Stored data entries

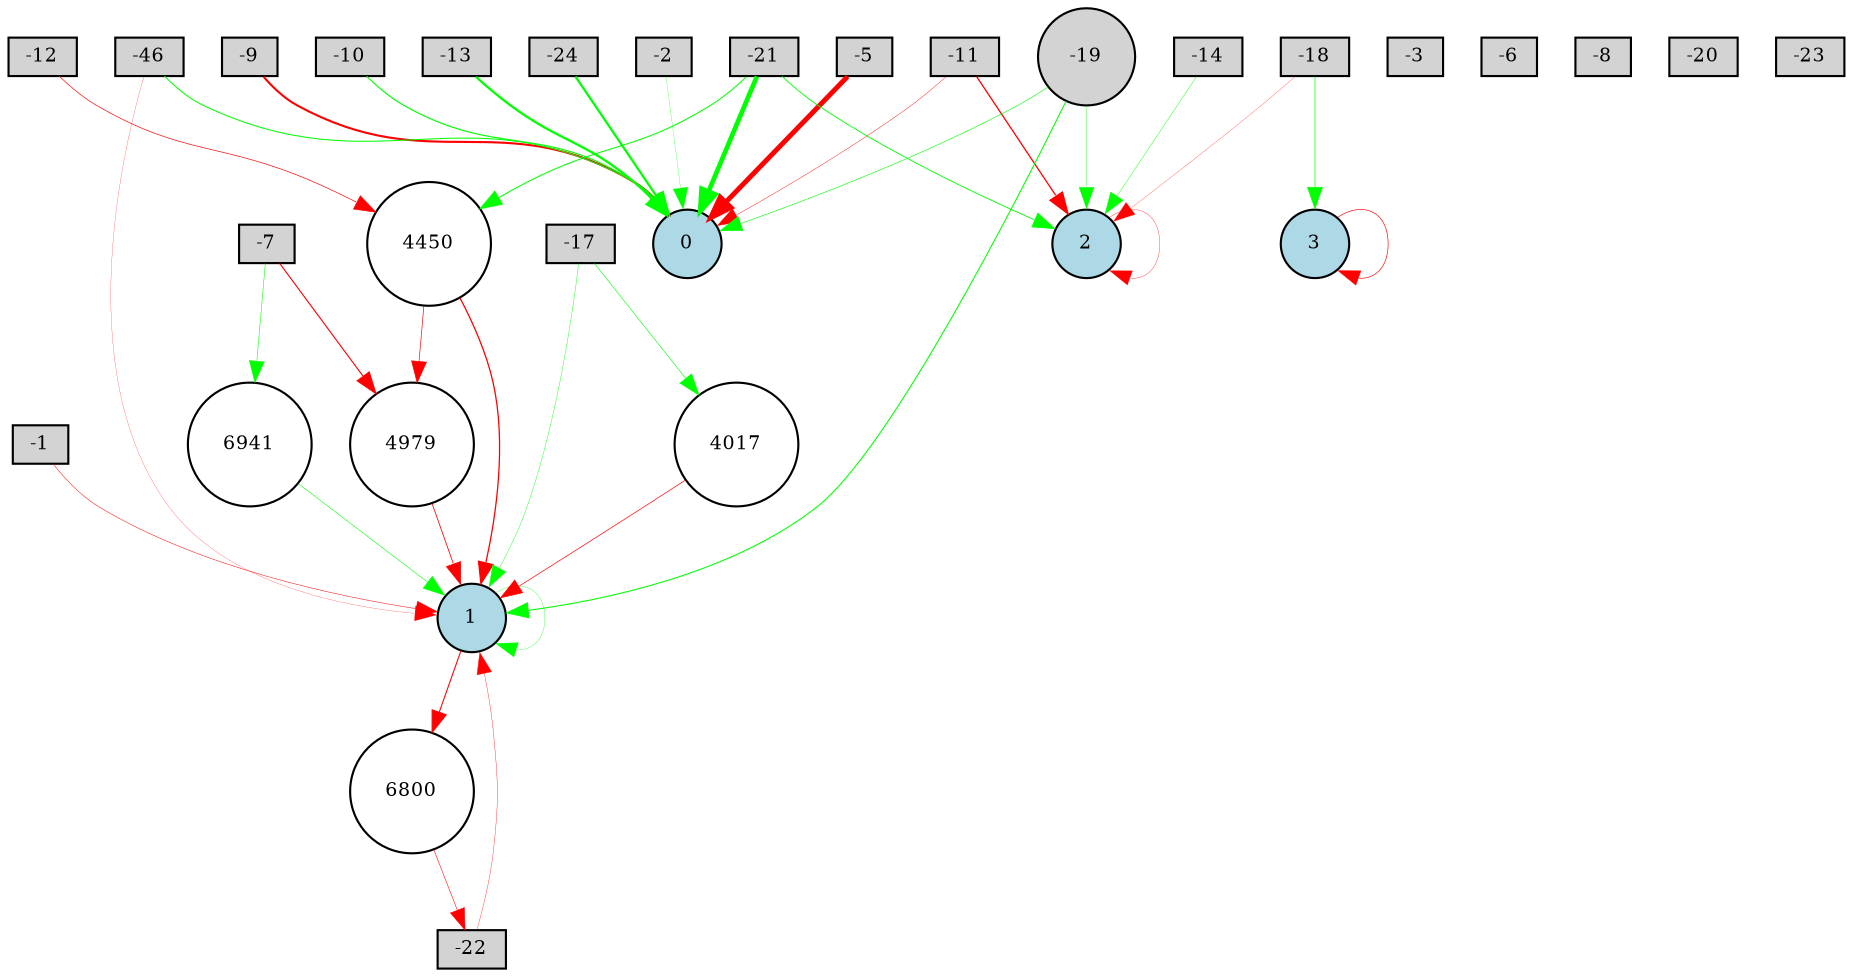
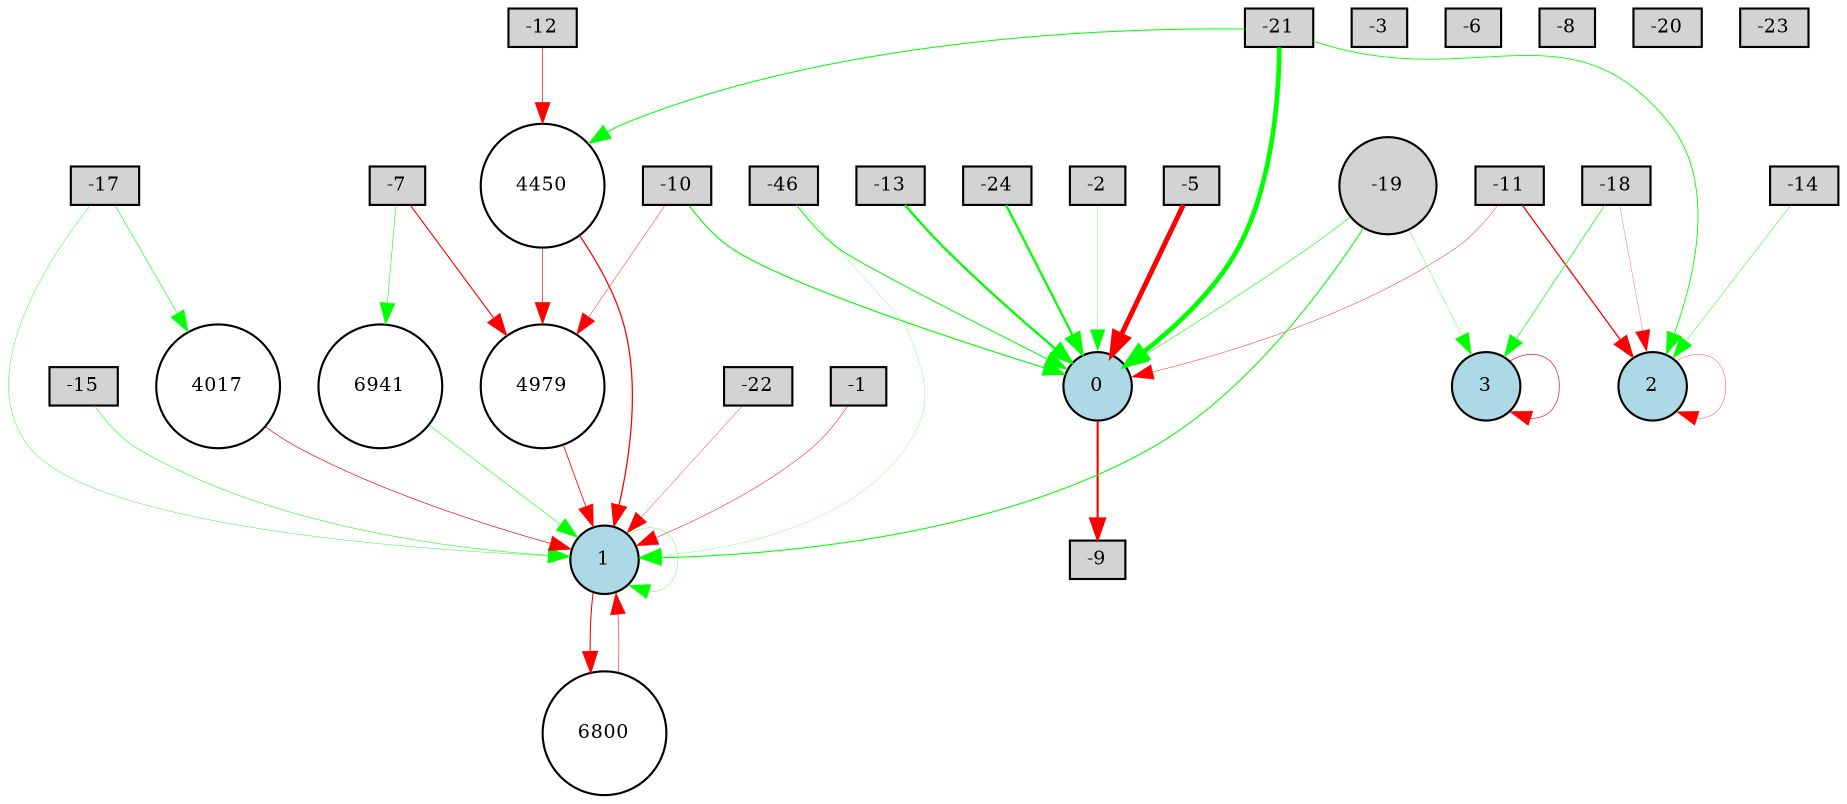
  digraph {
    node [fillcolor=lightgray fontsize=9 shape=box style=filled]
    edge [color=red style=solid]
    -1 [height=0.2 width=0.2]
    1 [fillcolor=lightblue height=0.2 shape=circle width=0.2]
    6800 [fillcolor=white height=0.2 shape=circle width=0.2]
    -2 [height=0.2 width=0.2]
    0 [fillcolor=lightblue height=0.2 shape=circle width=0.2]
    -3 [height=0.2 width=0.2]
    -5 [height=0.2 width=0.2]
    -6 [height=0.2 width=0.2]
    -7 [height=0.2 width=0.2]
    6941 [fillcolor=white height=0.2 shape=circle width=0.2]
    4979 [fillcolor=white height=0.2 shape=circle width=0.2]
    -8 [height=0.2 width=0.2]
    -9 [height=0.2 width=0.2]
    -10 [height=0.2 width=0.2]
    -11 [height=0.2 width=0.2]
    2 [fillcolor=lightblue height=0.2 shape=circle width=0.2]
    -12 [height=0.2 width=0.2]
    n18 [fillcolor=white height=0.2 label=4450 shape=circle width=0.2]
    -13 [height=0.2 width=0.2]
    -14 [height=0.2 width=0.2]
    3 [fillcolor=lightblue height=0.2 shape=circle width=0.2]
+   -15 [height=0.2 width=0.2]
    n23 [height=0.2 label=-46 width=0.2]
    -17 [height=0.2 width=0.2]
    4017 [fillcolor=white height=0.2 shape=circle width=0.2]
    -18 [height=0.2 width=0.2]
    -19 [height=0.2 shape=circle width=0.2]
    -20 [height=0.2 width=0.2]
    -21 [height=0.2 width=0.2]
    -22 [height=0.2 width=0.2]
    -23 [height=0.2 width=0.2]
    -24 [height=0.2 width=0.2]
    -1 -> 1 [penwidth=0.23160915231537094]
    1 -> 1 [color=green penwidth=0.1481890045795581]
    1 -> 6800 [penwidth=0.5024971681177284]
-   6800 -> -22 [penwidth=0.25575443236966067]
+   6800 -> 1 [penwidth=0.25575443236966067]
    -2 -> 0 [color=green penwidth=0.12804626420540208]
    -5 -> 0 [penwidth=2.3177810646852275]
    -7 -> 6941 [color=green penwidth=0.2574484782925409]
    -7 -> 4979 [penwidth=0.521429720921237]
    6941 -> 1 [color=green penwidth=0.2642864118761049]
    4979 -> 1 [penwidth=0.38144495164357495]
-   -9 -> 0 [penwidth=0.9813064727030053]
+   0 -> -9 [penwidth=0.9813064727030053]
    -10 -> 0 [color=green penwidth=0.5357919849575262]
+   -10 -> 4979 [penwidth=0.196097995078926]
    -11 -> 0 [penwidth=0.19703319559003055]
    -11 -> 2 [penwidth=0.6048289071577871]
    2 -> 2 [penwidth=0.15861583324931638]
    -12 -> n18 [penwidth=0.3131393596462686]
    n18 -> 1 [penwidth=0.5977097848989821]
    n18 -> 4979 [penwidth=0.3109263475445368]
    -13 -> 0 [color=green penwidth=1.0756434529663286]
    -14 -> 2 [color=green penwidth=0.20841237662646497]
    3 -> 3 [penwidth=0.304832499144577]
-   n23 -> 1 [penwidth=0.10694898888187274]
+   -15 -> 1 [color=green penwidth=0.24941249516953176]
+   n23 -> 1 [color=green penwidth=0.10694898888187274]
    n23 -> 0 [color=green penwidth=0.4766895291605]
    -17 -> 1 [color=green penwidth=0.189408554304634]
    -17 -> 4017 [color=green penwidth=0.28221399960605975]
    4017 -> 1 [penwidth=0.3179535546942601]
    -18 -> 2 [penwidth=0.12469527016134557]
    -18 -> 3 [color=green penwidth=0.3285973185213165]
    -19 -> 1 [color=green penwidth=0.4996075156831258]
    -19 -> 0 [color=green penwidth=0.28193470644160024]
-   -19 -> 2 [color=green penwidth=0.15761565784901405]
+   -19 -> 3 [color=green penwidth=0.15761565784901405]
    -21 -> 0 [color=green penwidth=2.1994294392590237]
    -21 -> 2 [color=green penwidth=0.4129288308330261]
    -21 -> n18 [color=green penwidth=0.47829949762429214]
    -22 -> 1 [penwidth=0.16365909991295502]
    -24 -> 0 [color=green penwidth=1.0524114258658939]
  }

**Directions**
Edit all of the data above so that each "lightblue" becomes "lightyellow", with every other part of each line unchanged. Write out only the text lines and leave the pictures out.

**Full response**
  digraph {
    node [fillcolor=lightgray fontsize=9 shape=box style=filled]
    edge [color=red style=solid]
    -1 [height=0.2 width=0.2]
    1 [fillcolor=lightyellow height=0.2 shape=circle width=0.2]
    6800 [fillcolor=white height=0.2 shape=circle width=0.2]
    -2 [height=0.2 width=0.2]
    0 [fillcolor=lightyellow height=0.2 shape=circle width=0.2]
    -3 [height=0.2 width=0.2]
    -5 [height=0.2 width=0.2]
    -6 [height=0.2 width=0.2]
    -7 [height=0.2 width=0.2]
    6941 [fillcolor=white height=0.2 shape=circle width=0.2]
    4979 [fillcolor=white height=0.2 shape=circle width=0.2]
    -8 [height=0.2 width=0.2]
    -9 [height=0.2 width=0.2]
    -10 [height=0.2 width=0.2]
    -11 [height=0.2 width=0.2]
    2 [fillcolor=lightyellow height=0.2 shape=circle width=0.2]
    -12 [height=0.2 width=0.2]
    n18 [fillcolor=white height=0.2 label=4450 shape=circle width=0.2]
    -13 [height=0.2 width=0.2]
    -14 [height=0.2 width=0.2]
    3 [fillcolor=lightyellow height=0.2 shape=circle width=0.2]
+   -15 [height=0.2 width=0.2]
    n23 [height=0.2 label=-46 width=0.2]
    -17 [height=0.2 width=0.2]
    4017 [fillcolor=white height=0.2 shape=circle width=0.2]
    -18 [height=0.2 width=0.2]
    -19 [height=0.2 shape=circle width=0.2]
    -20 [height=0.2 width=0.2]
    -21 [height=0.2 width=0.2]
    -22 [height=0.2 width=0.2]
    -23 [height=0.2 width=0.2]
    -24 [height=0.2 width=0.2]
    -1 -> 1 [penwidth=0.23160915231537094]
    1 -> 1 [color=green penwidth=0.1481890045795581]
    1 -> 6800 [penwidth=0.5024971681177284]
-   6800 -> -22 [penwidth=0.25575443236966067]
+   6800 -> 1 [penwidth=0.25575443236966067]
    -2 -> 0 [color=green penwidth=0.12804626420540208]
    -5 -> 0 [penwidth=2.3177810646852275]
    -7 -> 6941 [color=green penwidth=0.2574484782925409]
    -7 -> 4979 [penwidth=0.521429720921237]
    6941 -> 1 [color=green penwidth=0.2642864118761049]
    4979 -> 1 [penwidth=0.38144495164357495]
-   -9 -> 0 [penwidth=0.9813064727030053]
+   0 -> -9 [penwidth=0.9813064727030053]
    -10 -> 0 [color=green penwidth=0.5357919849575262]
+   -10 -> 4979 [penwidth=0.196097995078926]
    -11 -> 0 [penwidth=0.19703319559003055]
    -11 -> 2 [penwidth=0.6048289071577871]
    2 -> 2 [penwidth=0.15861583324931638]
    -12 -> n18 [penwidth=0.3131393596462686]
    n18 -> 1 [penwidth=0.5977097848989821]
    n18 -> 4979 [penwidth=0.3109263475445368]
    -13 -> 0 [color=green penwidth=1.0756434529663286]
    -14 -> 2 [color=green penwidth=0.20841237662646497]
    3 -> 3 [penwidth=0.304832499144577]
-   n23 -> 1 [penwidth=0.10694898888187274]
+   -15 -> 1 [color=green penwidth=0.24941249516953176]
+   n23 -> 1 [color=green penwidth=0.10694898888187274]
    n23 -> 0 [color=green penwidth=0.4766895291605]
    -17 -> 1 [color=green penwidth=0.189408554304634]
    -17 -> 4017 [color=green penwidth=0.28221399960605975]
    4017 -> 1 [penwidth=0.3179535546942601]
    -18 -> 2 [penwidth=0.12469527016134557]
    -18 -> 3 [color=green penwidth=0.3285973185213165]
    -19 -> 1 [color=green penwidth=0.4996075156831258]
    -19 -> 0 [color=green penwidth=0.28193470644160024]
-   -19 -> 2 [color=green penwidth=0.15761565784901405]
+   -19 -> 3 [color=green penwidth=0.15761565784901405]
    -21 -> 0 [color=green penwidth=2.1994294392590237]
    -21 -> 2 [color=green penwidth=0.4129288308330261]
    -21 -> n18 [color=green penwidth=0.47829949762429214]
    -22 -> 1 [penwidth=0.16365909991295502]
    -24 -> 0 [color=green penwidth=1.0524114258658939]
  }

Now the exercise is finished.